■ Given passage:
▬▬▬▬▬▬
The average level of Year 4 students’ literacy achievement has increased since it was first measured in 2011, according to the latest Progress in International Reading Literacy Study (PIRLS). While the result from PIRLS released last night is good news, the new PIRLS report shows mixed results for Australia, with improvement occurring largely at the higher end of student achievement and a long tail of underperformance persisting at the lower end.
PIRLS has measured trends in Year 4 students’ reading literacy achievement every five years since 2001. Australia has participated in 2011 and 2016. Alongside the Programme for International Student Assessment (PISA) and Trends in International Mathematics and Science Study (TIMSS), PIRLS enables Australian governments and education systems to monitor the progress of Australian students by assessing the types of skills that are essential for every child to progress through school and life. They also allow students’ performances to be compared across countries and over time.
▬▬▬▬▬▬
■ Items:

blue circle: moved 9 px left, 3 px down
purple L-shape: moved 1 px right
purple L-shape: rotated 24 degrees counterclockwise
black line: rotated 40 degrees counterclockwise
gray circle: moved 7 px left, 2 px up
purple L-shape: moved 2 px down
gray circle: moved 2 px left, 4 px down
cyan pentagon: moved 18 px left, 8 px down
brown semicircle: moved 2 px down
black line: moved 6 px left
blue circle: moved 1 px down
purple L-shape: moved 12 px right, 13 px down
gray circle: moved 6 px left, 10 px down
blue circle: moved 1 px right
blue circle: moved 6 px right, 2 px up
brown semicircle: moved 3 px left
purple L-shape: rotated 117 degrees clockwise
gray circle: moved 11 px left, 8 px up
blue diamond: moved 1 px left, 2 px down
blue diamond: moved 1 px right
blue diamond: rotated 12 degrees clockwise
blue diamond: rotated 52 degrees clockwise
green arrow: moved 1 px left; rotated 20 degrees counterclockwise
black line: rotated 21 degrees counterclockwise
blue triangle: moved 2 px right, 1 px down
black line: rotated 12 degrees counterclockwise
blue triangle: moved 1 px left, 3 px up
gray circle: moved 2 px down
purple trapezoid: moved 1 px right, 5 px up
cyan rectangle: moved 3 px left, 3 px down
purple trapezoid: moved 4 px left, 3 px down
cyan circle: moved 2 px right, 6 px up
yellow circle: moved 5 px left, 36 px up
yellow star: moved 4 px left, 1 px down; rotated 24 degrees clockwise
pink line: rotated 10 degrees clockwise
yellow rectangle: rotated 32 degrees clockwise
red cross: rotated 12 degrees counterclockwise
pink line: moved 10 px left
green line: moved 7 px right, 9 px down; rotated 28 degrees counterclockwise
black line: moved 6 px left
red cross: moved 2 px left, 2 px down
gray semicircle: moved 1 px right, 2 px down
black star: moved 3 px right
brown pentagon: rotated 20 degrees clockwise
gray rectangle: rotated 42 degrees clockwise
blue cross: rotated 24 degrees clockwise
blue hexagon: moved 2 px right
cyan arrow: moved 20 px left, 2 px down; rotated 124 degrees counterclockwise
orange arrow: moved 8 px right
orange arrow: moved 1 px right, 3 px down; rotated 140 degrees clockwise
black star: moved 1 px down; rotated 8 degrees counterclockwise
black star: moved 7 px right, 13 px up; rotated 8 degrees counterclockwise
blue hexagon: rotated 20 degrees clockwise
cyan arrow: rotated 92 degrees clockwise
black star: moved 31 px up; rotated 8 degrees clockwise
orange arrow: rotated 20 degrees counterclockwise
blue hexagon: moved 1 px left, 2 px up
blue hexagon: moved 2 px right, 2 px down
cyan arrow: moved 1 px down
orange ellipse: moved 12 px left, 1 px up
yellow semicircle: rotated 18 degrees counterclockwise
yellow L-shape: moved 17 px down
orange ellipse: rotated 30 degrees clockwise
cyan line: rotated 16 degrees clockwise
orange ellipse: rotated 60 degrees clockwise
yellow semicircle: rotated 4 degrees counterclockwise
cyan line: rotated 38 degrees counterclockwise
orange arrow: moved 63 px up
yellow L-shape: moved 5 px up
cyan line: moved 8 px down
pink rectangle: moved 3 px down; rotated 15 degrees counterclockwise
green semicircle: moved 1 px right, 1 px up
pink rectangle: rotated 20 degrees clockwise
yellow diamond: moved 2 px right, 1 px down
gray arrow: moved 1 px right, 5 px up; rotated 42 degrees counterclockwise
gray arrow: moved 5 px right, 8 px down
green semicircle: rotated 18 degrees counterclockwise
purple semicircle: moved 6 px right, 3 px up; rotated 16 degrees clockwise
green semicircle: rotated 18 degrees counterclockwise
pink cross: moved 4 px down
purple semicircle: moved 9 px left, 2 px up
▬▬▬▬▬▬
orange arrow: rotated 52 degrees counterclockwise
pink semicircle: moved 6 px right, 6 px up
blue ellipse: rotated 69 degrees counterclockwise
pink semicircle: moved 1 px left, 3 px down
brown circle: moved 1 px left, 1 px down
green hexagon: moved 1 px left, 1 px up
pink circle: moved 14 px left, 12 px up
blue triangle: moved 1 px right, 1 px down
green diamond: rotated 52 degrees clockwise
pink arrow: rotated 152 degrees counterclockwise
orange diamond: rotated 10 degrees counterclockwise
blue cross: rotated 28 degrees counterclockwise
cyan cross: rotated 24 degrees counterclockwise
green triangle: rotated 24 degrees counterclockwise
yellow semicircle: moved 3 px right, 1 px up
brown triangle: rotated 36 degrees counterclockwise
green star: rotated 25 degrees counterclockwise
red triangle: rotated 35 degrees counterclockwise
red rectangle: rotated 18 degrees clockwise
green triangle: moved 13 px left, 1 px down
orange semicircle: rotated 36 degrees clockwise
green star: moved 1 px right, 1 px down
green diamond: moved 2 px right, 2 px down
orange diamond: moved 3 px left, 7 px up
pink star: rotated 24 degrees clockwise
▬▬▬▬▬▬
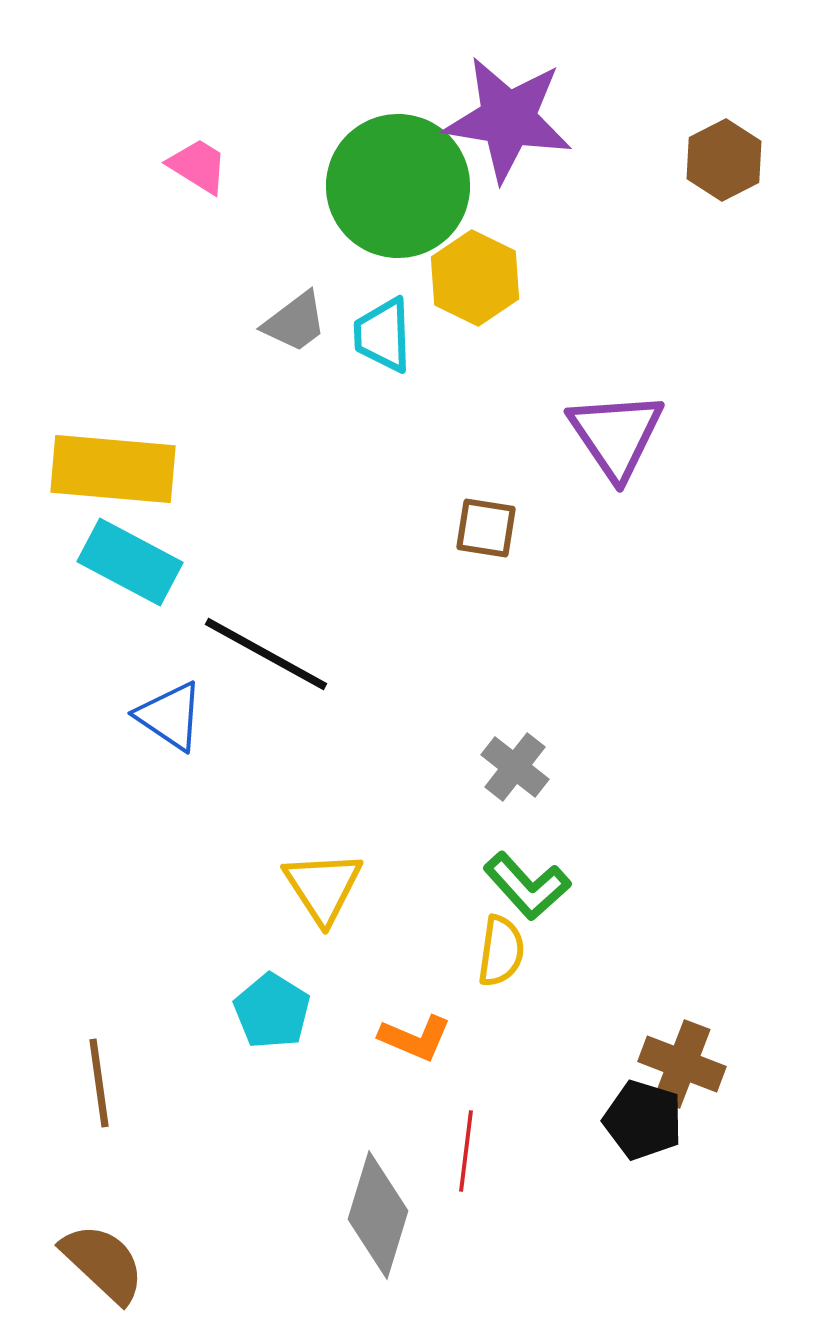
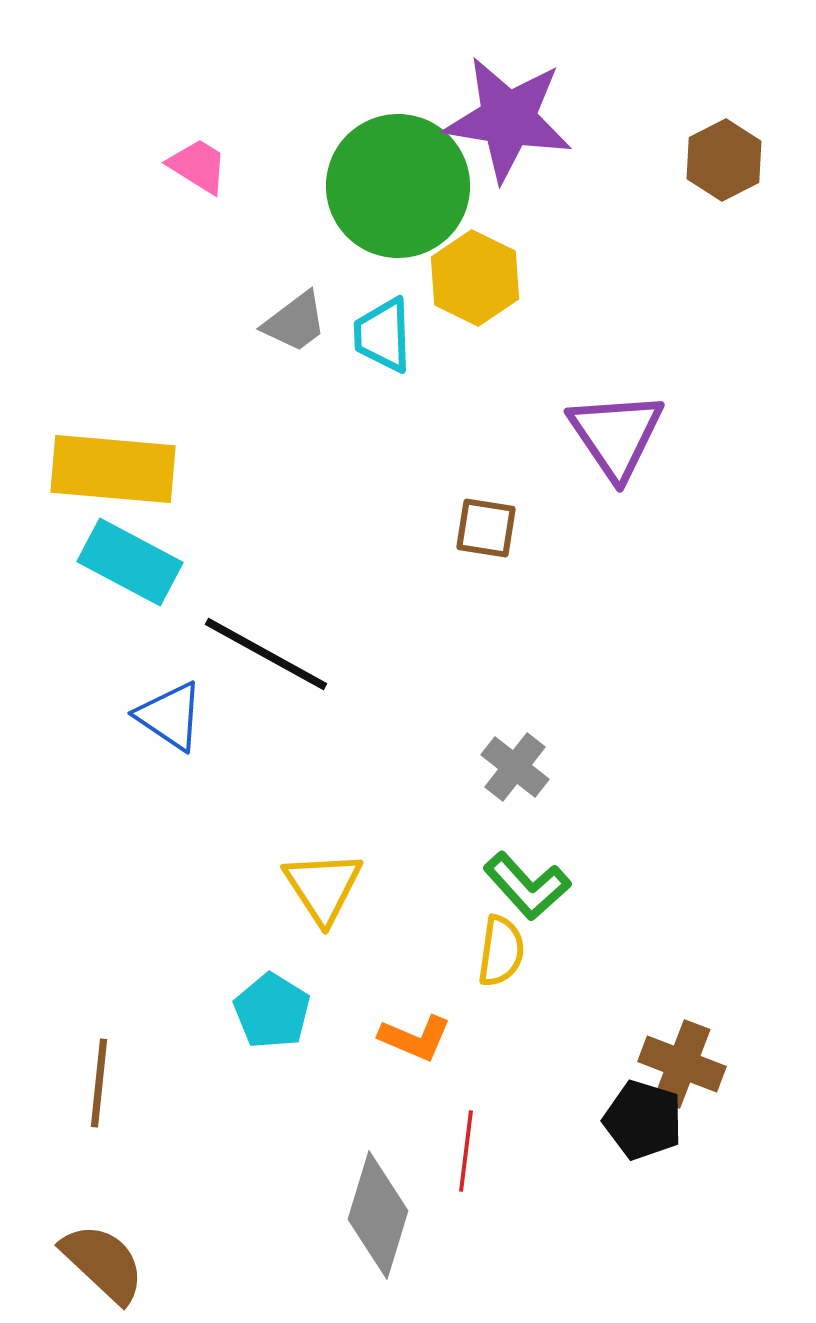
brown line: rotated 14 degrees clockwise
▬▬▬▬▬▬
■ Written problem 1:
In the passage on Year 4 reading literacy, rewrite the part that begins at the words "The average level" and stops after "the lower end.", with "mixed results" replaced by "uneven results".
■ Written problem 2:
Translate this sentence from the passage on Year 4 reading literacy into Spanish: "PIRLS has measured trends in Year 4 students’ reading literacy achievement every five years since 2001."

■ Full response 1:
The average level of Year 4 students’ literacy achievement has increased since it was first measured in 2011, according to the latest Progress in International Reading Literacy Study (PIRLS). While the result from PIRLS released last night is good news, the new PIRLS report shows uneven results for Australia, with improvement occurring largely at the higher end of student achievement and a long tail of underperformance persisting at the lower end.

■ Full response 2:
PIRLS ha medido las tendencias en el rendimiento en comprensión lectora de los estudiantes de cuarto año cada cinco años desde 2001.